Stored data entries
===

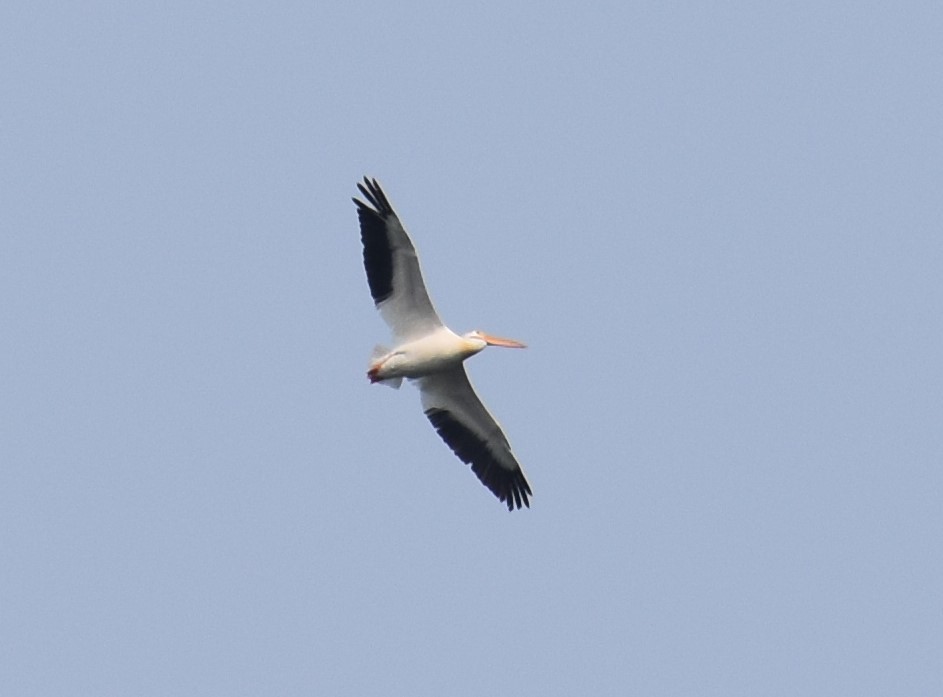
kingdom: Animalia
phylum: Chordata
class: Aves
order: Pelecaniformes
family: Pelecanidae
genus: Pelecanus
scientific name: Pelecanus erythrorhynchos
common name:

===

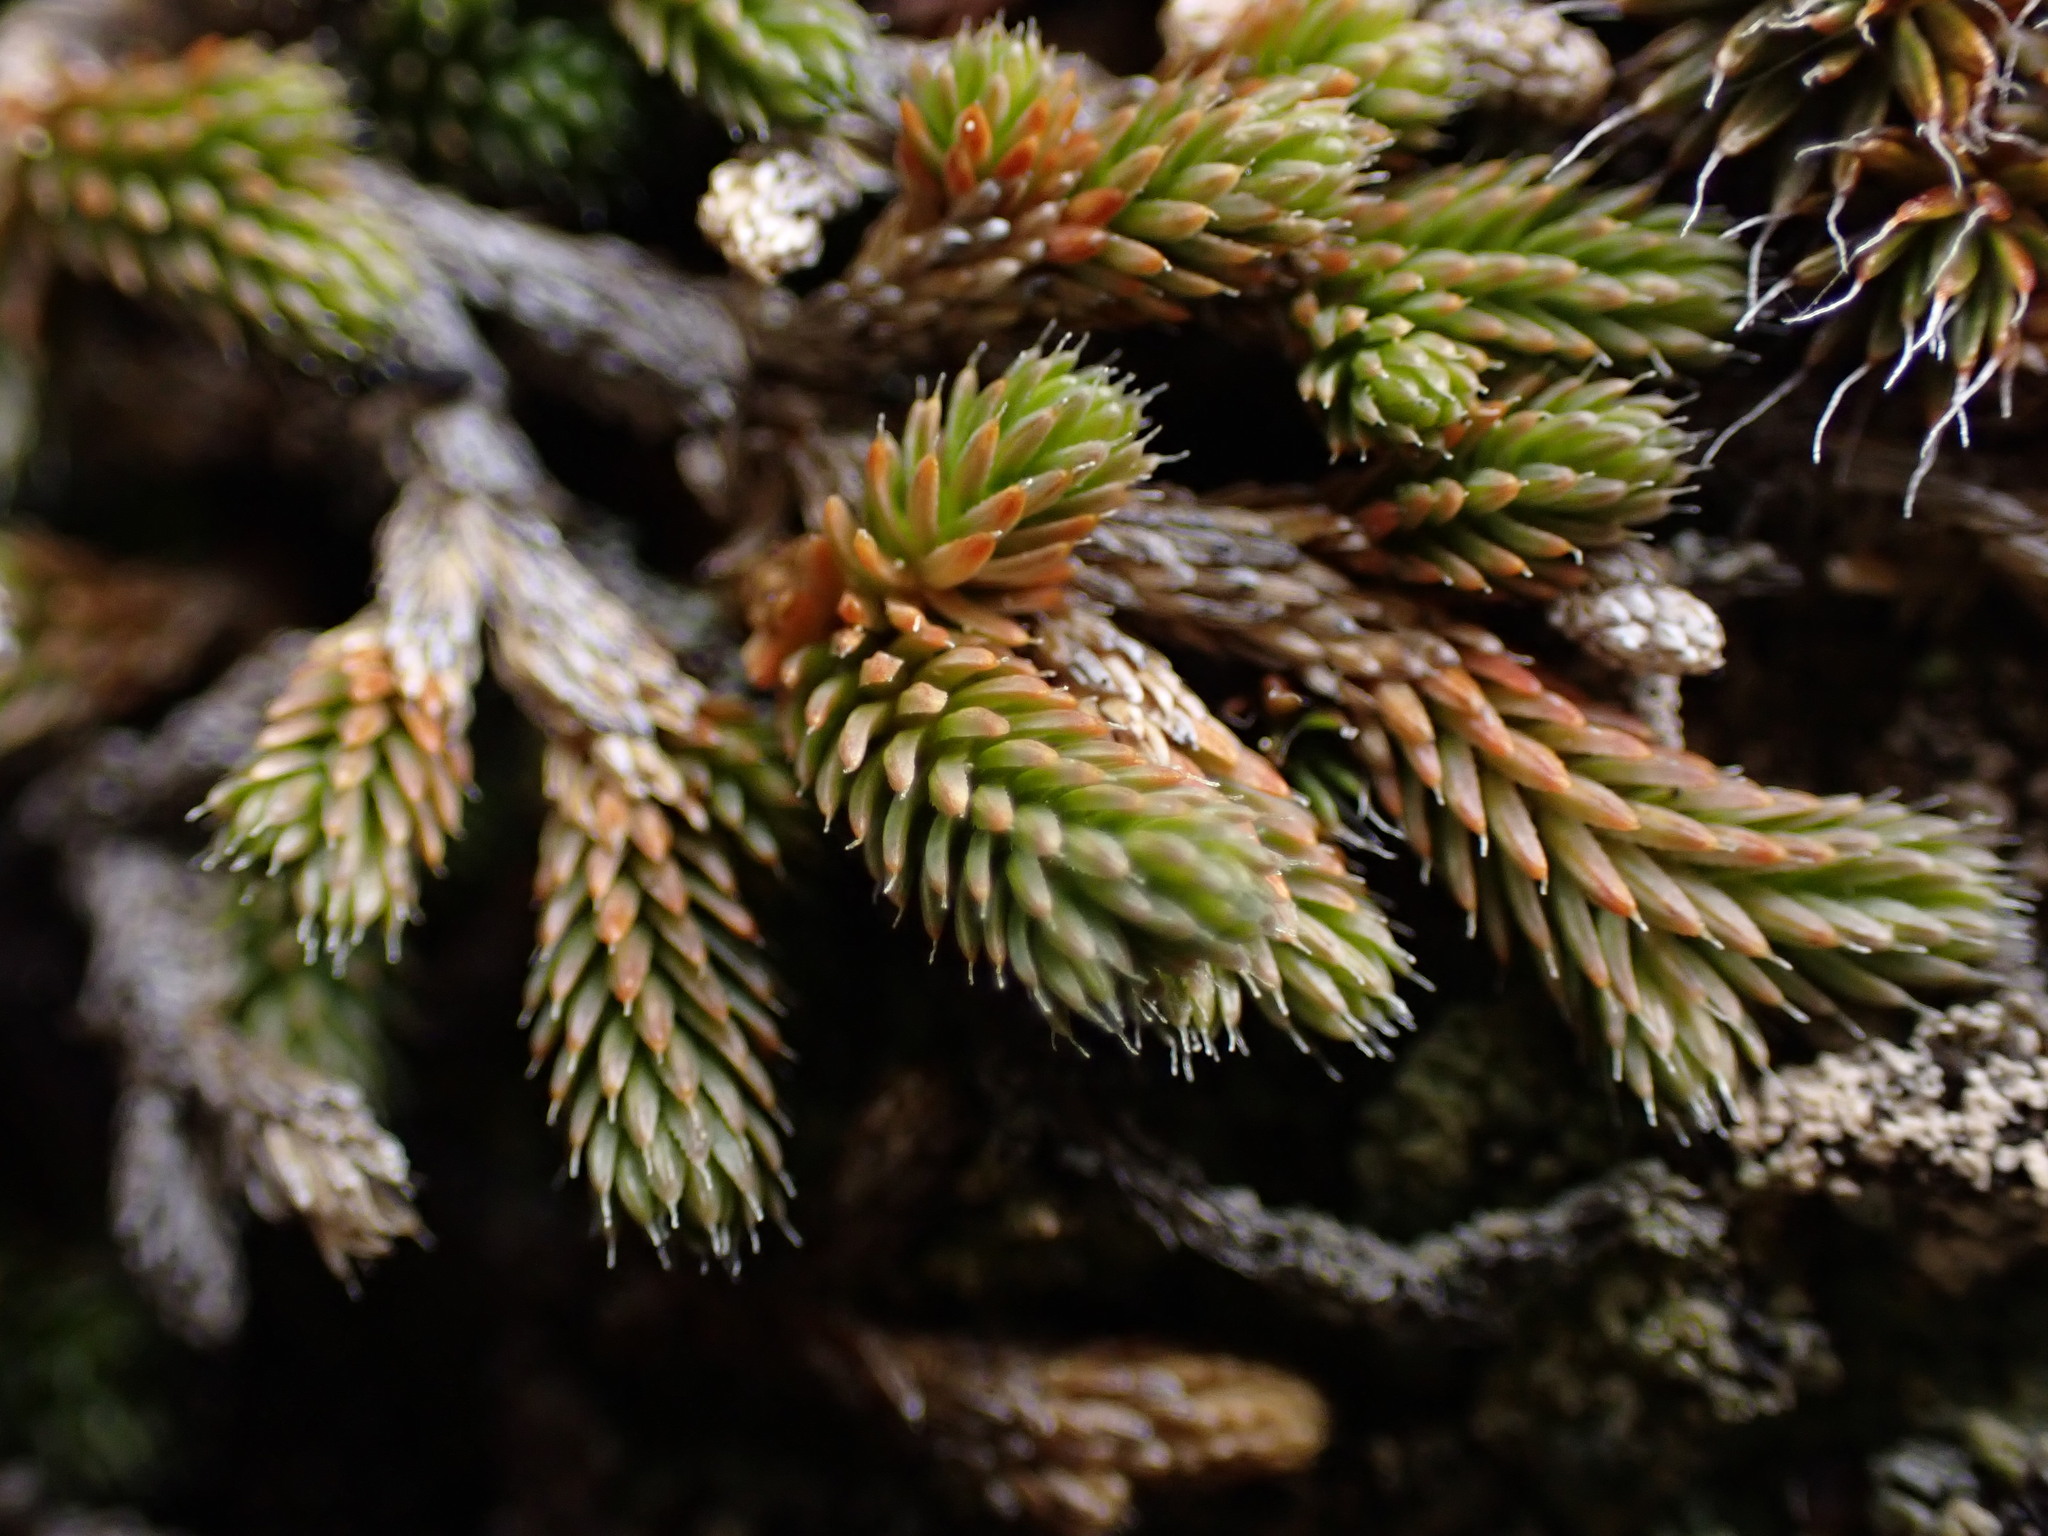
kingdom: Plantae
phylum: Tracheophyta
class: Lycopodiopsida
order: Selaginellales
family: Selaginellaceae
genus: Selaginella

===

Instructions for the task
Give the lines from the one containing "kingdom: Animalia" through the one containing "scientific name: Pelecanus erythrorhynchos" as a numbered list, skipping any blank lines.

The output
1. kingdom: Animalia
2. phylum: Chordata
3. class: Aves
4. order: Pelecaniformes
5. family: Pelecanidae
6. genus: Pelecanus
7. scientific name: Pelecanus erythrorhynchos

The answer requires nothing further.